* [Richiesta]: Aggiorna il tratto del testo sui funerali da "Il Comandante Provinciale" fino a "intende tributare loro." e riscrivilo mettendo "compagni d'armi" al posto di "commilitoni".

* [Testo citato]:
Presso la cattedrale di Noto si sono svolti oggi i funerali del Carabiniere Francesco Scatà, classe 1920, morto a Francoforte sul Meno (D) nel 1945, dopo essere stato catturato nel corso del secondo conflitto mondiale.
Il Comandante Provinciale dei Carabinieri di Siracusa, Colonnello Gabriele Barecchia, nel corso di una breve allocuzione, ha evidenziato ai presenti che la funzione religiosa non è una mera rievocazione di un certamente drammatico periodo della nostra storia e nemmeno un ripetitivo quanto sterile rituale, piuttosto si propone di indicare a simbolo ed esempio per tutti, l’invitta fedeltà e la profonda consapevolezza della propria missione, che Francesco e tutti i suoi commilitoni hanno testimoniato in quegli anni, sino all’estremo sacrificio. Nel linguaggio formale dei gesti, come nel susseguirsi cadenzato degli ordini militari, v’è l’intenzione di esprimere, in modo pieno e concreto, il senso più profondo ed intimo dell’onore che si intende tributare loro.

* [Materiale fornito]:
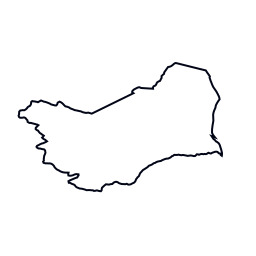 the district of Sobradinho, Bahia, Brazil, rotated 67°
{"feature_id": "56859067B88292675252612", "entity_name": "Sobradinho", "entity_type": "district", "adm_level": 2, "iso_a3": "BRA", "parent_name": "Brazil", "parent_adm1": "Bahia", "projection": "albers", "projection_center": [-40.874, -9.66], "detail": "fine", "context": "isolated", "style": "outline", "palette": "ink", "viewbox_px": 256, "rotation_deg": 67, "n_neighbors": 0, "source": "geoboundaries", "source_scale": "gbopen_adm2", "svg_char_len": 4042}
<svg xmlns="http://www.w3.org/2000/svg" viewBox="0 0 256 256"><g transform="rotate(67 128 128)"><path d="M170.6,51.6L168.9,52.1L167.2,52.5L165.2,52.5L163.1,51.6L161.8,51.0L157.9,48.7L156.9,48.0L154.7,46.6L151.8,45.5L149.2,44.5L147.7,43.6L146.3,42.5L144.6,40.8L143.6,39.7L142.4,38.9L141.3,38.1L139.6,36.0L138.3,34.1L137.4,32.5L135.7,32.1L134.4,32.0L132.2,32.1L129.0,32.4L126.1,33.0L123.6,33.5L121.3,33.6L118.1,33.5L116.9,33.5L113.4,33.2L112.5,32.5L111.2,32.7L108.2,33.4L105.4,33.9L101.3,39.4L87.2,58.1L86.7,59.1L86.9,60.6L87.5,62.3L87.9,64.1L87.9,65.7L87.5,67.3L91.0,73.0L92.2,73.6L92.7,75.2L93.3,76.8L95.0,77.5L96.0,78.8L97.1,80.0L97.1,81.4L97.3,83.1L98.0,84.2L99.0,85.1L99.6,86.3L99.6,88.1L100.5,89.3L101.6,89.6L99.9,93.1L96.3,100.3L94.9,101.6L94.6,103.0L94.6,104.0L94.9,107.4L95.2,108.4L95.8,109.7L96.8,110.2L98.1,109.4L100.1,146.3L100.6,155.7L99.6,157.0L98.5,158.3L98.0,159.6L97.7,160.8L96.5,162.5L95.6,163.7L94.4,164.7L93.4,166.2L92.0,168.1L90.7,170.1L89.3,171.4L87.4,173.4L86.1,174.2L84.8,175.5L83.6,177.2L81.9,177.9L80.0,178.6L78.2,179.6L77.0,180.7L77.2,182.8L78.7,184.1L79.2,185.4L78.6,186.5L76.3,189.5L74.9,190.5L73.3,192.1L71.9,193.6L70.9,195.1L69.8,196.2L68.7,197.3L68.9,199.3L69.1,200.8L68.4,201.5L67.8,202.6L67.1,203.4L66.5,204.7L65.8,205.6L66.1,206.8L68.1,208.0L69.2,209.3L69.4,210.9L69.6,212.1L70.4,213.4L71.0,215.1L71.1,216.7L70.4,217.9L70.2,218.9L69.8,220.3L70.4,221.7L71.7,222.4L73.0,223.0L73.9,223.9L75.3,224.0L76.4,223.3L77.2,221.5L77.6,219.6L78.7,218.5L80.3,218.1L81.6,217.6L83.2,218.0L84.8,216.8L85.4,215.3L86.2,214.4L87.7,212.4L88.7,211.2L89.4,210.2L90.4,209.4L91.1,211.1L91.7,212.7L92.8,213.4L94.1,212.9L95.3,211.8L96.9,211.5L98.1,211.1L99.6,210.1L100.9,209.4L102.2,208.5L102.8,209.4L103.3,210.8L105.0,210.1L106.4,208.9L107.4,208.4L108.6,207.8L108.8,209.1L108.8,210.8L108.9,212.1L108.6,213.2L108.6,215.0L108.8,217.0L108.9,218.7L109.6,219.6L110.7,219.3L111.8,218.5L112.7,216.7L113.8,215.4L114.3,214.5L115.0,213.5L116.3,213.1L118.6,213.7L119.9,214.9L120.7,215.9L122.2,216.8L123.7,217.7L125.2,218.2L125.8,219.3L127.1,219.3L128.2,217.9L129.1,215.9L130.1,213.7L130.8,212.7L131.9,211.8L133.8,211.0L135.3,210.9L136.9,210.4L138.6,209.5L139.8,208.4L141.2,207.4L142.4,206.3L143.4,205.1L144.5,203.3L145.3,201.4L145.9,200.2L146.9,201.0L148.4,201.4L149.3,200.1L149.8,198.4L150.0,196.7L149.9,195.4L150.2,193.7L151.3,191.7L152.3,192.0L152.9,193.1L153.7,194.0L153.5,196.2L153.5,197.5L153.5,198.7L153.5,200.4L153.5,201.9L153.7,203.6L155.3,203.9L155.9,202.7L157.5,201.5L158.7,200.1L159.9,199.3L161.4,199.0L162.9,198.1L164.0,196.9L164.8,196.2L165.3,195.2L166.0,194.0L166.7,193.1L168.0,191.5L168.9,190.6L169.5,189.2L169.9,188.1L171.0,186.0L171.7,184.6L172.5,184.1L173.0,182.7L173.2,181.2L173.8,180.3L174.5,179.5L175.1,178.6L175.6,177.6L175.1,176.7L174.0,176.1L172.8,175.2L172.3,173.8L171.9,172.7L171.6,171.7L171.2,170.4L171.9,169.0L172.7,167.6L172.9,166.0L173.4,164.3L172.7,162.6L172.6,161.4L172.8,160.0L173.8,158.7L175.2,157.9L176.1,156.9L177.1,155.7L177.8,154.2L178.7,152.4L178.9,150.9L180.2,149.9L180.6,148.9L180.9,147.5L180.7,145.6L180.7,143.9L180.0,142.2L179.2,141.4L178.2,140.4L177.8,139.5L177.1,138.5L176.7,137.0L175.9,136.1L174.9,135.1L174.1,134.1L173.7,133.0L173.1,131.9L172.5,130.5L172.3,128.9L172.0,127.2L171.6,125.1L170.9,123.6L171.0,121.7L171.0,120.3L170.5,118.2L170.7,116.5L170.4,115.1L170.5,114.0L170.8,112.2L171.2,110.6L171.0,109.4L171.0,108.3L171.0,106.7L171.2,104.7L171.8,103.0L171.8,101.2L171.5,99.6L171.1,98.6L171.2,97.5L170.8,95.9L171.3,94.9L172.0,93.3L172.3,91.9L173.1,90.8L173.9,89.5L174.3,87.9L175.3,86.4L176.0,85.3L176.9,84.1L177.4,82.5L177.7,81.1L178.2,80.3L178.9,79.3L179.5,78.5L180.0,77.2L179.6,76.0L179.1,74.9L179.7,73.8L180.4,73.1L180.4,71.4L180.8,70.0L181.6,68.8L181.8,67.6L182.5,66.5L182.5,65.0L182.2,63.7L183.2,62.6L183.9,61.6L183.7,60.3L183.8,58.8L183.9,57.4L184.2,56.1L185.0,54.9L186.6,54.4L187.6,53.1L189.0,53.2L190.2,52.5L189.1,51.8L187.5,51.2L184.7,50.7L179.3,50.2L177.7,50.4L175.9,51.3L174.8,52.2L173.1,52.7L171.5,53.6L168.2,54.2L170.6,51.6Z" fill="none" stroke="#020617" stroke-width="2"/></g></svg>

* * *

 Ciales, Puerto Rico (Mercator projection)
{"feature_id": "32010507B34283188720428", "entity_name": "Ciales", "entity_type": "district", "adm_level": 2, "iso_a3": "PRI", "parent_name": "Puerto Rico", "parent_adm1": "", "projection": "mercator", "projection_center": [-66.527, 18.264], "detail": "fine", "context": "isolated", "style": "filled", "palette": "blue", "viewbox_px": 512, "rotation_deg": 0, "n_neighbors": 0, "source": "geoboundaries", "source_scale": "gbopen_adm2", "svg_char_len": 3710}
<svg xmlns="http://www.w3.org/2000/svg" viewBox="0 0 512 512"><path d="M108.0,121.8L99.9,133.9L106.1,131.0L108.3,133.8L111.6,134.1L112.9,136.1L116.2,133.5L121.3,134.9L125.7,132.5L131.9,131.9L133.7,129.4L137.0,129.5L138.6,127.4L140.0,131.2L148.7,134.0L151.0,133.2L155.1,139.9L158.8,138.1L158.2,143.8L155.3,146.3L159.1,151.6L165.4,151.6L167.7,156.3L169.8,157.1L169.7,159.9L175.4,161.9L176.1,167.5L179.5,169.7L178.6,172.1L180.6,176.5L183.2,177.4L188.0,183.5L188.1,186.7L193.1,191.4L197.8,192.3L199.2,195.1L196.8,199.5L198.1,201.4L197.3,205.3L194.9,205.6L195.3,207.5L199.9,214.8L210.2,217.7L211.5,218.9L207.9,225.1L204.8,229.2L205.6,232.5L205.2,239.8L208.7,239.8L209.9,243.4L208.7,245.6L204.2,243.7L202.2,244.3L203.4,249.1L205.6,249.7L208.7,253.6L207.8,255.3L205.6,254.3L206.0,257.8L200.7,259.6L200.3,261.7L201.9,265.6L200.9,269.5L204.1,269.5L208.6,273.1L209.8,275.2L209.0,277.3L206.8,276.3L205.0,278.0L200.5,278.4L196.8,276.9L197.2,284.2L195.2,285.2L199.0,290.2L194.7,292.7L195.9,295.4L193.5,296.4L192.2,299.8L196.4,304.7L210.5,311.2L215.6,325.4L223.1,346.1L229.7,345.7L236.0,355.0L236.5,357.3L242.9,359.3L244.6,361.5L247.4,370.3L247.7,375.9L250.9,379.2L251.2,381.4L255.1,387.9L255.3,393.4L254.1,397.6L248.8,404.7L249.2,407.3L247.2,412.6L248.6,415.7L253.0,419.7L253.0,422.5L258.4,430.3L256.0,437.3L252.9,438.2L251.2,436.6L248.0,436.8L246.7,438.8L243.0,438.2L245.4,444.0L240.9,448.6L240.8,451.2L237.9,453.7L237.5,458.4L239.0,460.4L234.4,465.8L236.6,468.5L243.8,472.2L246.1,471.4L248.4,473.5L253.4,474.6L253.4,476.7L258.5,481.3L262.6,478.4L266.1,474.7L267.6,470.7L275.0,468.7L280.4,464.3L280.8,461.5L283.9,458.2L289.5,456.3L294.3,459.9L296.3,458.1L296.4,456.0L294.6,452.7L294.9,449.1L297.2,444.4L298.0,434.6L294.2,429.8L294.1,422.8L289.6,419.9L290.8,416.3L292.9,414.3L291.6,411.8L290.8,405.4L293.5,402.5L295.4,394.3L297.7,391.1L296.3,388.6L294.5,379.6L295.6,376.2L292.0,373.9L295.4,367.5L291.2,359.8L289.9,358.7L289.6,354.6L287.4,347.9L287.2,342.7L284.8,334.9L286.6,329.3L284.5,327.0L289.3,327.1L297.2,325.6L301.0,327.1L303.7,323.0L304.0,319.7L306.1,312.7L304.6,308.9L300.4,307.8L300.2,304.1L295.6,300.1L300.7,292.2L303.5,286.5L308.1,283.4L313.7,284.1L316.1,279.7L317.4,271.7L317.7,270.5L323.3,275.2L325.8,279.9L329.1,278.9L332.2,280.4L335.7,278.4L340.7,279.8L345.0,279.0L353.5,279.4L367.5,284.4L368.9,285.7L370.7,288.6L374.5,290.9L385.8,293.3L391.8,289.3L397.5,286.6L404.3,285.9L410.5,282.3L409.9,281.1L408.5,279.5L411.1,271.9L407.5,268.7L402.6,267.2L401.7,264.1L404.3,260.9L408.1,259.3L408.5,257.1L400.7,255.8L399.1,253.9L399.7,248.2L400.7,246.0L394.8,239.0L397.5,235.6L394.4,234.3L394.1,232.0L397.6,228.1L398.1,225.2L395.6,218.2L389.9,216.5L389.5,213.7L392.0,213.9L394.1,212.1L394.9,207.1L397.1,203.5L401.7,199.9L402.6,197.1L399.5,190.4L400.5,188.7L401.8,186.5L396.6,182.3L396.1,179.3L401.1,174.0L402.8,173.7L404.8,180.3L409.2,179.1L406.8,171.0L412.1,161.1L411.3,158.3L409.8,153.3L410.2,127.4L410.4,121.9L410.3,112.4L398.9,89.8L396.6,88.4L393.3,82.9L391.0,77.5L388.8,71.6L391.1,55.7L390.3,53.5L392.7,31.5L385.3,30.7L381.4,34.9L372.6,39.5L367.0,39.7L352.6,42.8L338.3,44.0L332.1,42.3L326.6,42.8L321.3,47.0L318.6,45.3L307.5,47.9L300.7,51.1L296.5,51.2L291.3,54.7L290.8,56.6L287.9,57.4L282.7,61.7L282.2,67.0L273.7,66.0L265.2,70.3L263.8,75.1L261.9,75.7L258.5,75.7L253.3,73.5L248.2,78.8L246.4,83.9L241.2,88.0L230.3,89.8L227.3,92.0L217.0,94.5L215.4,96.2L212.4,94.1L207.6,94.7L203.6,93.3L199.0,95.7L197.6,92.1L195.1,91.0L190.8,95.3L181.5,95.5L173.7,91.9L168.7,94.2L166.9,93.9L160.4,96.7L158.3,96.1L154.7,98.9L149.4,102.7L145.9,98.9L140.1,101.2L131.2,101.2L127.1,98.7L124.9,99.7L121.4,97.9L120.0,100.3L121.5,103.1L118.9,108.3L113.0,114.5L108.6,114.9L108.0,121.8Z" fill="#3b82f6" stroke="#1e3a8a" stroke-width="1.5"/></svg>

* [Ecco la soluzione]:
Il Comandante Provinciale dei Carabinieri di Siracusa, Colonnello Gabriele Barecchia, nel corso di una breve allocuzione, ha evidenziato ai presenti che la funzione religiosa non è una mera rievocazione di un certamente drammatico periodo della nostra storia e nemmeno un ripetitivo quanto sterile rituale, piuttosto si propone di indicare a simbolo ed esempio per tutti, l’invitta fedeltà e la profonda consapevolezza della propria missione, che Francesco e tutti i suoi compagni d'armi hanno testimoniato in quegli anni, sino all’estremo sacrificio. Nel linguaggio formale dei gesti, come nel susseguirsi cadenzato degli ordini militari, v’è l’intenzione di esprimere, in modo pieno e concreto, il senso più profondo ed intimo dell’onore che si intende tributare loro.